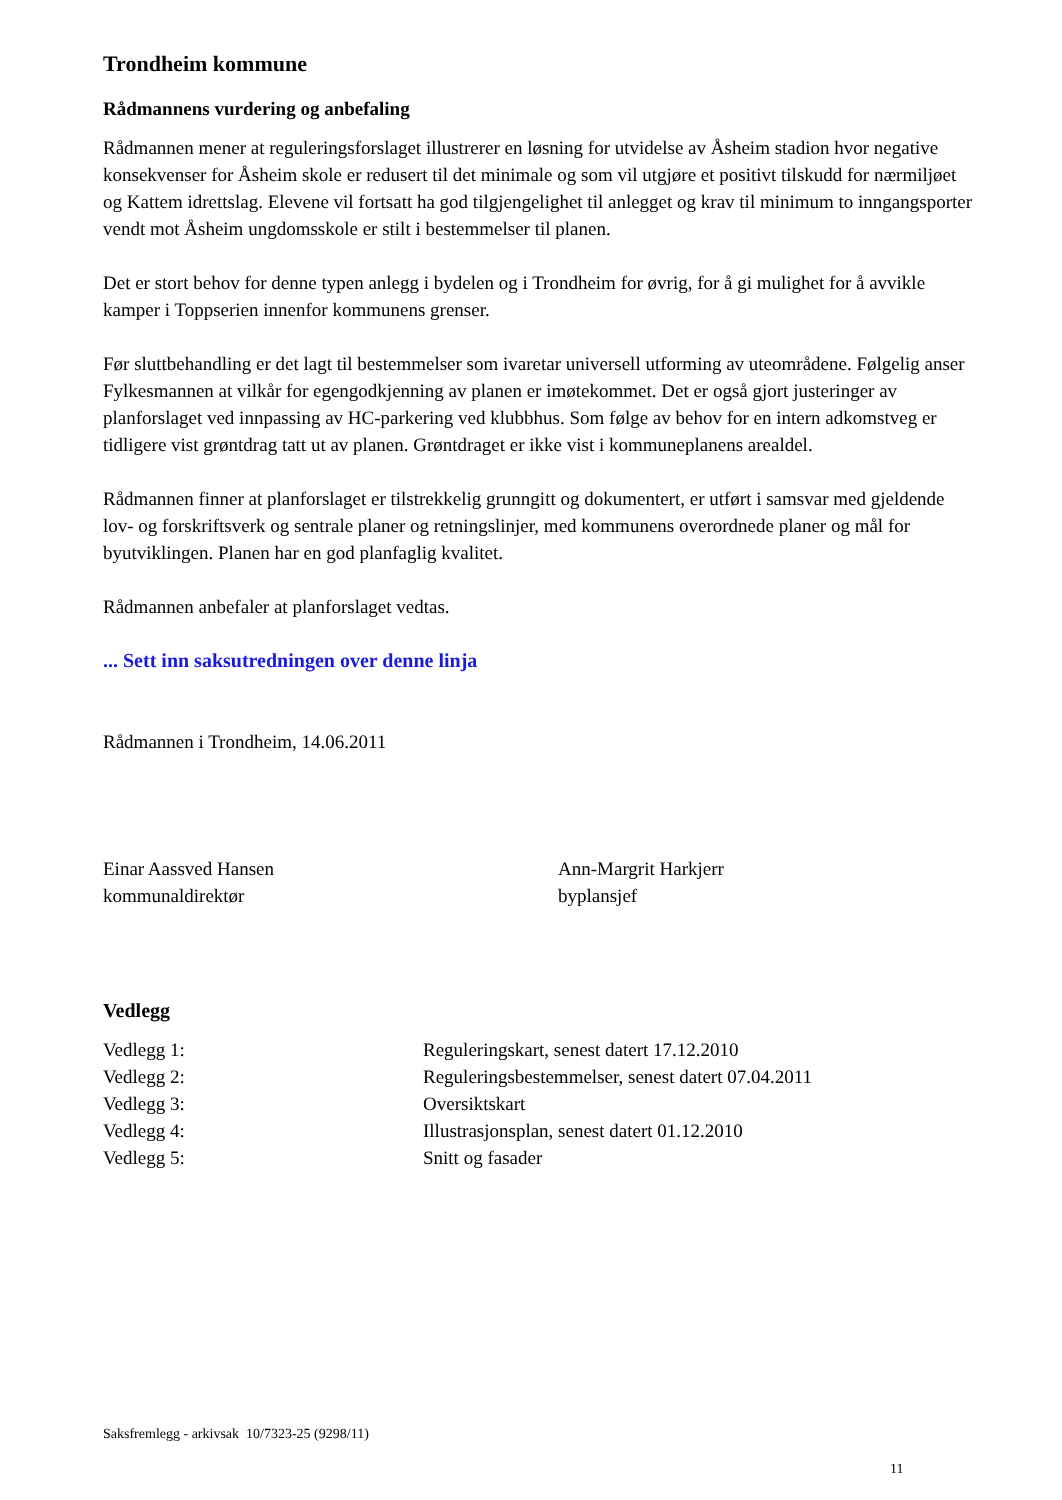Trondheim kommune
Rådmannens vurdering og anbefaling
Rådmannen mener at reguleringsforslaget illustrerer en løsning for utvidelse av Åsheim stadion hvor negative konsekvenser for Åsheim skole er redusert til det minimale og som vil utgjøre et positivt tilskudd for nærmiljøet og Kattem idrettslag. Elevene vil fortsatt ha god tilgjengelighet til anlegget og krav til minimum to inngangsporter vendt mot Åsheim ungdomsskole er stilt i bestemmelser til planen.
Det er stort behov for denne typen anlegg i bydelen og i Trondheim for øvrig, for å gi mulighet for å avvikle kamper i Toppserien innenfor kommunens grenser.
Før sluttbehandling er det lagt til bestemmelser som ivaretar universell utforming av uteområdene. Følgelig anser Fylkesmannen at vilkår for egengodkjenning av planen er imøtekommet. Det er også gjort justeringer av planforslaget ved innpassing av HC-parkering ved klubbhus. Som følge av behov for en intern adkomstveg er tidligere vist grøntdrag tatt ut av planen. Grøntdraget er ikke vist i kommuneplanens arealdel.
Rådmannen finner at planforslaget er tilstrekkelig grunngitt og dokumentert, er utført i samsvar med gjeldende lov- og forskriftsverk og sentrale planer og retningslinjer, med kommunens overordnede planer og mål for byutviklingen. Planen har en god planfaglig kvalitet.
Rådmannen anbefaler at planforslaget vedtas.
... Sett inn saksutredningen over denne linja
Rådmannen i Trondheim, 14.06.2011
Einar Aassved Hansen
kommunaldirektør
Ann-Margrit Harkjerr
byplansjef
Vedlegg
| Vedlegg 1: | Reguleringskart, senest datert 17.12.2010 |
| Vedlegg 2: | Reguleringsbestemmelser, senest datert 07.04.2011 |
| Vedlegg 3: | Oversiktskart |
| Vedlegg 4: | Illustrasjonsplan, senest datert 01.12.2010 |
| Vedlegg 5: | Snitt og fasader |
Saksfremlegg - arkivsak 10/7323-25 (9298/11)
11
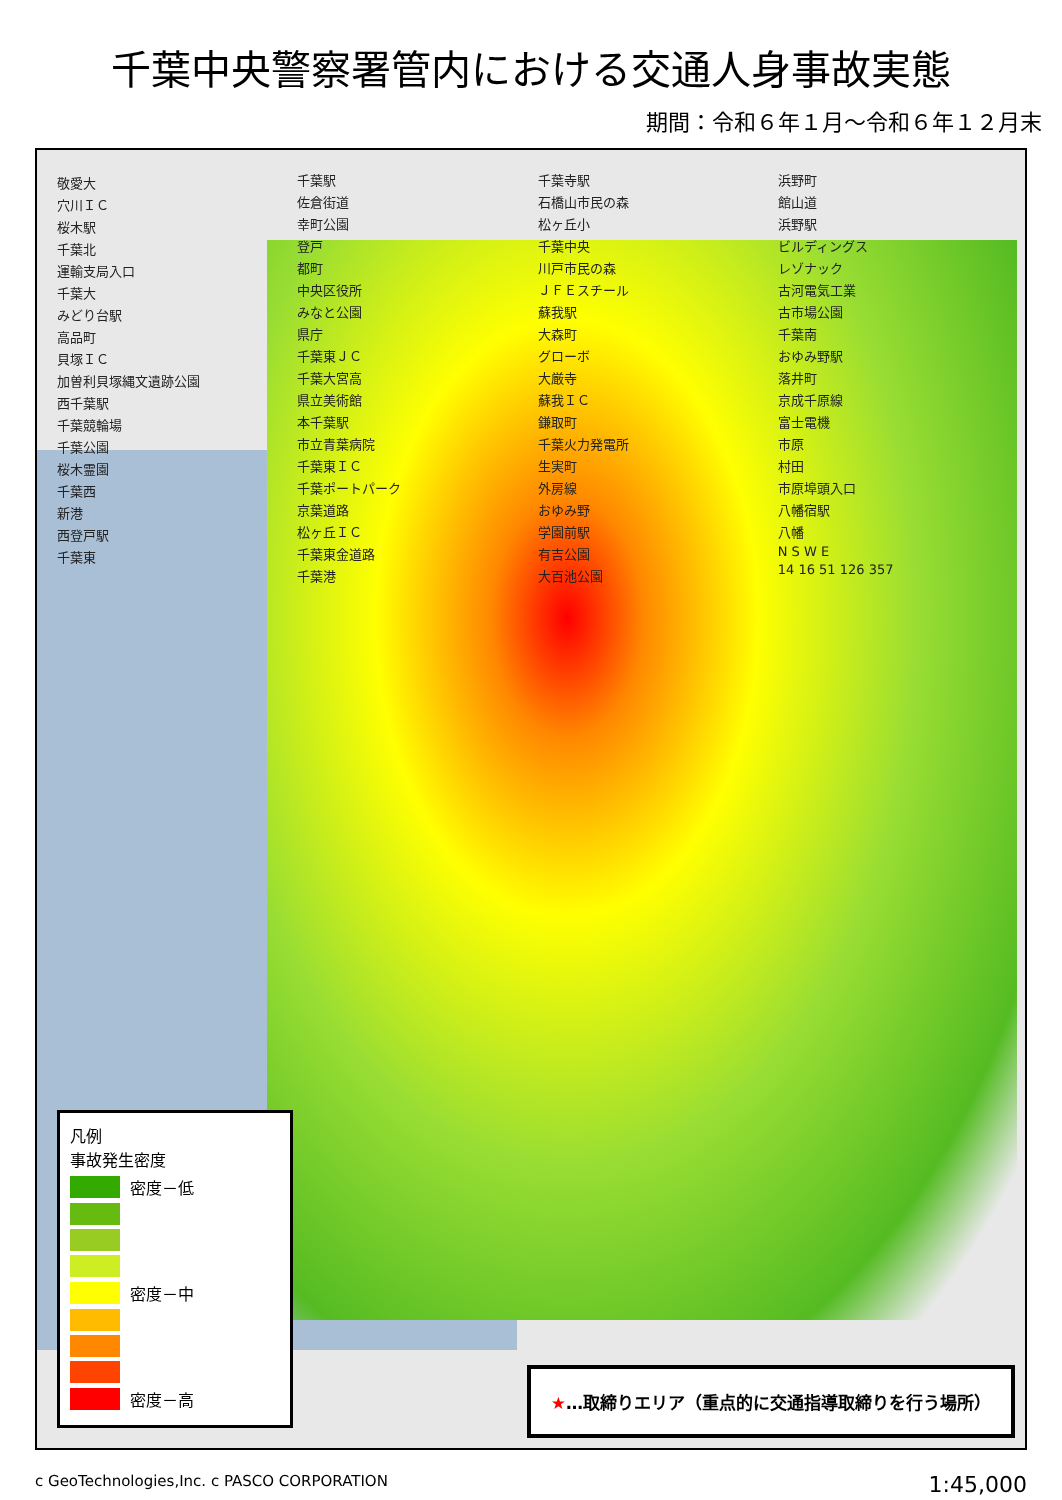千葉中央警察署管内における交通人身事故実態
期間：令和６年１月～令和６年１２月末
敬愛大
穴川ＩＣ
桜木駅
千葉北
運輸支局入口
千葉大
みどり台駅
高品町
貝塚ＩＣ
加曽利貝塚縄文遺跡公園
西千葉駅
千葉競輪場
千葉公園
桜木霊園
千葉西
新港
西登戸駅
千葉東
千葉駅
佐倉街道
幸町公園
登戸
都町
中央区役所
みなと公園
県庁
千葉東ＪＣ
千葉大宮高
県立美術館
本千葉駅
市立青葉病院
千葉東ＩＣ
千葉ポートパーク
京葉道路
松ヶ丘ＩＣ
千葉東金道路
千葉港
千葉寺駅
石橋山市民の森
松ヶ丘小
千葉中央
川戸市民の森
ＪＦＥスチール
蘇我駅
大森町
グローボ
大厳寺
蘇我ＩＣ
鎌取町
千葉火力発電所
生実町
外房線
おゆみ野
学園前駅
有吉公園
大百池公園
浜野町
館山道
浜野駅
ビルディングス
レゾナック
古河電気工業
古市場公園
千葉南
おゆみ野駅
落井町
京成千原線
富士電機
市原
村田
市原埠頭入口
八幡宿駅
八幡
N S W E
14 16 51 126 357
凡例
事故発生密度
密度－低
密度－中
密度－高
★…取締りエリア（重点的に交通指導取締りを行う場所）
c GeoTechnologies,Inc. c PASCO CORPORATION 1:45,000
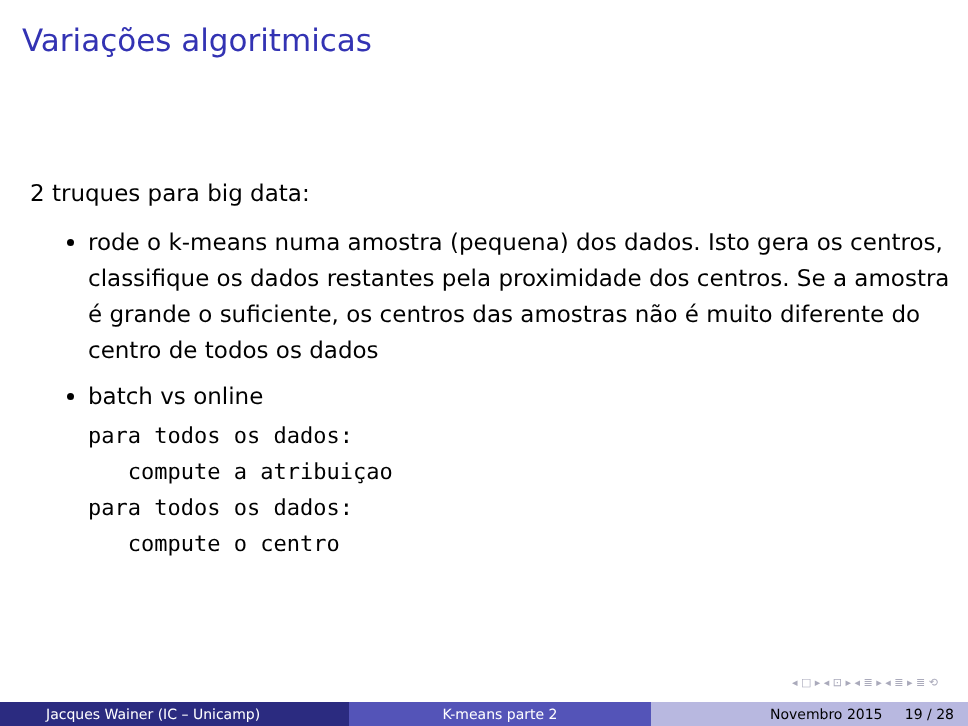Variações algoritmicas
2 truques para big data:
rode o k-means numa amostra (pequena) dos dados. Isto gera os centros, classifique os dados restantes pela proximidade dos centros. Se a amostra é grande o suficiente, os centros das amostras não é muito diferente do centro de todos os dados
batch vs online
para todos os dados:
   compute a atribuiçao
para todos os dados:
   compute o centro
◂ □ ▸ ◂ ⊡ ▸ ◂ ≣ ▸ ◂ ≣ ▸ ≣ ⟲
Jacques Wainer (IC – Unicamp) K-means parte 2 Novembro 2015 19 / 28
::::::::::
A faithful, word-for-word copy of the data is needed; the pictures should not appear in it.

-- EXPECTED OUTPUT --
Trondheim kommune
Rådmannens vurdering og anbefaling
Rådmannen mener at reguleringsforslaget illustrerer en løsning for utvidelse av Åsheim stadion hvor negative konsekvenser for Åsheim skole er redusert til det minimale og som vil utgjøre et positivt tilskudd for nærmiljøet og Kattem idrettslag. Elevene vil fortsatt ha god tilgjengelighet til anlegget og krav til minimum to inngangsporter vendt mot Åsheim ungdomsskole er stilt i bestemmelser til planen.
Det er stort behov for denne typen anlegg i bydelen og i Trondheim for øvrig, for å gi mulighet for å avvikle kamper i Toppserien innenfor kommunens grenser.
Før sluttbehandling er det lagt til bestemmelser som ivaretar universell utforming av uteområdene. Følgelig anser Fylkesmannen at vilkår for egengodkjenning av planen er imøtekommet. Det er også gjort justeringer av planforslaget ved innpassing av HC-parkering ved klubbhus. Som følge av behov for en intern adkomstveg er tidligere vist grøntdrag tatt ut av planen. Grøntdraget er ikke vist i kommuneplanens arealdel.
Rådmannen finner at planforslaget er tilstrekkelig grunngitt og dokumentert, er utført i samsvar med gjeldende lov- og forskriftsverk og sentrale planer og retningslinjer, med kommunens overordnede planer og mål for byutviklingen. Planen har en god planfaglig kvalitet.
Rådmannen anbefaler at planforslaget vedtas.
... Sett inn saksutredningen over denne linja
Rådmannen i Trondheim, 14.06.2011
Einar Aassved Hansen
kommunaldirektør
Ann-Margrit Harkjerr
byplansjef
Vedlegg
| Vedlegg 1: | Reguleringskart, senest datert 17.12.2010 |
| Vedlegg 2: | Reguleringsbestemmelser, senest datert 07.04.2011 |
| Vedlegg 3: | Oversiktskart |
| Vedlegg 4: | Illustrasjonsplan, senest datert 01.12.2010 |
| Vedlegg 5: | Snitt og fasader |
Saksfremlegg - arkivsak 10/7323-25 (9298/11)
11
千葉中央警察署管内における交通人身事故実態
期間：令和６年１月～令和６年１２月末
敬愛大
穴川ＩＣ
桜木駅
千葉北
運輸支局入口
千葉大
みどり台駅
高品町
貝塚ＩＣ
加曽利貝塚縄文遺跡公園
西千葉駅
千葉競輪場
千葉公園
桜木霊園
千葉西
新港
西登戸駅
千葉東
千葉駅
佐倉街道
幸町公園
登戸
都町
中央区役所
みなと公園
県庁
千葉東ＪＣ
千葉大宮高
県立美術館
本千葉駅
市立青葉病院
千葉東ＩＣ
千葉ポートパーク
京葉道路
松ヶ丘ＩＣ
千葉東金道路
千葉港
千葉寺駅
石橋山市民の森
松ヶ丘小
千葉中央
川戸市民の森
ＪＦＥスチール
蘇我駅
大森町
グローボ
大厳寺
蘇我ＩＣ
鎌取町
千葉火力発電所
生実町
外房線
おゆみ野
学園前駅
有吉公園
大百池公園
浜野町
館山道
浜野駅
ビルディングス
レゾナック
古河電気工業
古市場公園
千葉南
おゆみ野駅
落井町
京成千原線
富士電機
市原
村田
市原埠頭入口
八幡宿駅
八幡
N S W E
14 16 51 126 357
凡例
事故発生密度
密度－低
密度－中
密度－高
★…取締りエリア（重点的に交通指導取締りを行う場所）
c GeoTechnologies,Inc. c PASCO CORPORATION 1:45,000
Variações algoritmicas
2 truques para big data:
rode o k-means numa amostra (pequena) dos dados. Isto gera os centros, classifique os dados restantes pela proximidade dos centros. Se a amostra é grande o suficiente, os centros das amostras não é muito diferente do centro de todos os dados
batch vs online
para todos os dados:
   compute a atribuiçao
para todos os dados:
   compute o centro
◂ □ ▸ ◂ ⊡ ▸ ◂ ≣ ▸ ◂ ≣ ▸ ≣ ⟲
Jacques Wainer (IC – Unicamp) K-means parte 2 Novembro 2015 19 / 28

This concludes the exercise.